Türk ve Amerikalı araştırmacılardan oluşan bu ekip, geminin kalıntılarına dair olduğuna inanılan kaya ve toprak örneklerini incelemektedir. Ekip, topraktaki MÖ 5.000 ila 3.000 yılları arasına ait kil malzemeleri, deniz ürünleri ve deniz ürünlerine dair izler bulduğunu bildirmektedir. Ağrı İbrahim Çeçen Üniversitesi rektör yardımcısı ve profesörü Faruk Kaya, bu bulguların tufanın meydana geldiği düşünülen dönemde dağlarda insan faaliyetinin olduğunu gösterdiğini savunmaktadır. Kaya, Daily Mail’e verdiği demeçte: Nuh Peygamber’in tufanının 5 bin yıl öncesine dayandığı biliniyor diyerek, Tarihsel olarak bu bölgede yaşamın olduğu da belirtiliyor. Laboratuvar sonuçları da bu durumu destekliyor. şeklinde açıklamalarda bulunmuştur.
Ancak bazı uzmanlar, insan faaliyetlerine dair kanıtların, felaket niteliğindeki bir sel veya devasa bir ahşap teknenin varlığına dair kanıtlarla aynı şey olmadığını ifade etmektedir. İnsanlara dair kanıtların varlığı önemli olsa da, Durupınar oluşumunun geminin son konumu olduğu iddiasının daha önceki birçok bulgunun yanlış olduğunun kanıtlandığını da unutmamak gerekiyor. Bu oluşumun şekli, geminin öngörülen şekline benziyor olsa da, bunun tamamen doğal bir oluşum olduğunu savunan arkeologların sayısı oldukça fazladır.

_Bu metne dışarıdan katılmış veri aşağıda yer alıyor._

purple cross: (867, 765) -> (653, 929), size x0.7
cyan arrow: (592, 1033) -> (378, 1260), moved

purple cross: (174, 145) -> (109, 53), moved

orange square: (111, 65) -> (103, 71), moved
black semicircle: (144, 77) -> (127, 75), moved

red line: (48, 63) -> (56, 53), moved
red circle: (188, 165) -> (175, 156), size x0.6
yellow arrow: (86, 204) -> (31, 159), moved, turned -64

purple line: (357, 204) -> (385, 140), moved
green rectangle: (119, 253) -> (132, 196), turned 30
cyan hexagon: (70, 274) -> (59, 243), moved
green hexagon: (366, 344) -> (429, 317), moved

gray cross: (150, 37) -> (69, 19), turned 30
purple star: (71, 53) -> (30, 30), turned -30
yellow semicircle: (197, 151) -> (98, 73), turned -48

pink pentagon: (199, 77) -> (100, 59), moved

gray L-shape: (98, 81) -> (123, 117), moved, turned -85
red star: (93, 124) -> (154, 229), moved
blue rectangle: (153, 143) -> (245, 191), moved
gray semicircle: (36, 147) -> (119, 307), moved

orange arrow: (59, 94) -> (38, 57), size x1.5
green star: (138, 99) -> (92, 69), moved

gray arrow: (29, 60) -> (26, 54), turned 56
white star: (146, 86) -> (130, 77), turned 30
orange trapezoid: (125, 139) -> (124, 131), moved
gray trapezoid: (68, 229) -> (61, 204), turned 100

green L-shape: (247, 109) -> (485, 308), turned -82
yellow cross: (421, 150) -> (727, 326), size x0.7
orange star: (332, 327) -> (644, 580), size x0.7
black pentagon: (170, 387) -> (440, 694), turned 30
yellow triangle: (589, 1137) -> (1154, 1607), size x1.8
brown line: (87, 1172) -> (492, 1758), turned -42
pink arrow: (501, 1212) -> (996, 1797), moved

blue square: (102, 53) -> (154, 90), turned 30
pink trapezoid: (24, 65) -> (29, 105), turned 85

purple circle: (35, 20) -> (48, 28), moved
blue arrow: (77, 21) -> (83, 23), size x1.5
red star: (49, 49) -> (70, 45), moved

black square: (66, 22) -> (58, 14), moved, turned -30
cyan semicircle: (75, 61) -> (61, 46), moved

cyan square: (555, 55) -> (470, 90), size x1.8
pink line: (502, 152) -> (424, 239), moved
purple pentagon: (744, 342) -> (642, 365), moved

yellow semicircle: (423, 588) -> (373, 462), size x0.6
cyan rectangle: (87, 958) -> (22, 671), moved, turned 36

Büyük tufan teması, tarihin derinliklerine kadar uzanmaktadır. Örneğin, Gılgamış Destanında bahsedilen Mezopotamya tufanı efsanesinin, daha sonra değişmiş bir versiyonu olduğu düşünülmektedir. Yaklaşık 7.500 yıl önce, Akdeniz ve Karadeniz çevresinde daha yerel bir sel olayının meydana gelmiş olabileceğine dair bazı kanıtlar bulunmaktadır. Ancak bu kanıtlar bile tartışmalı bir nitelik taşımaktadır.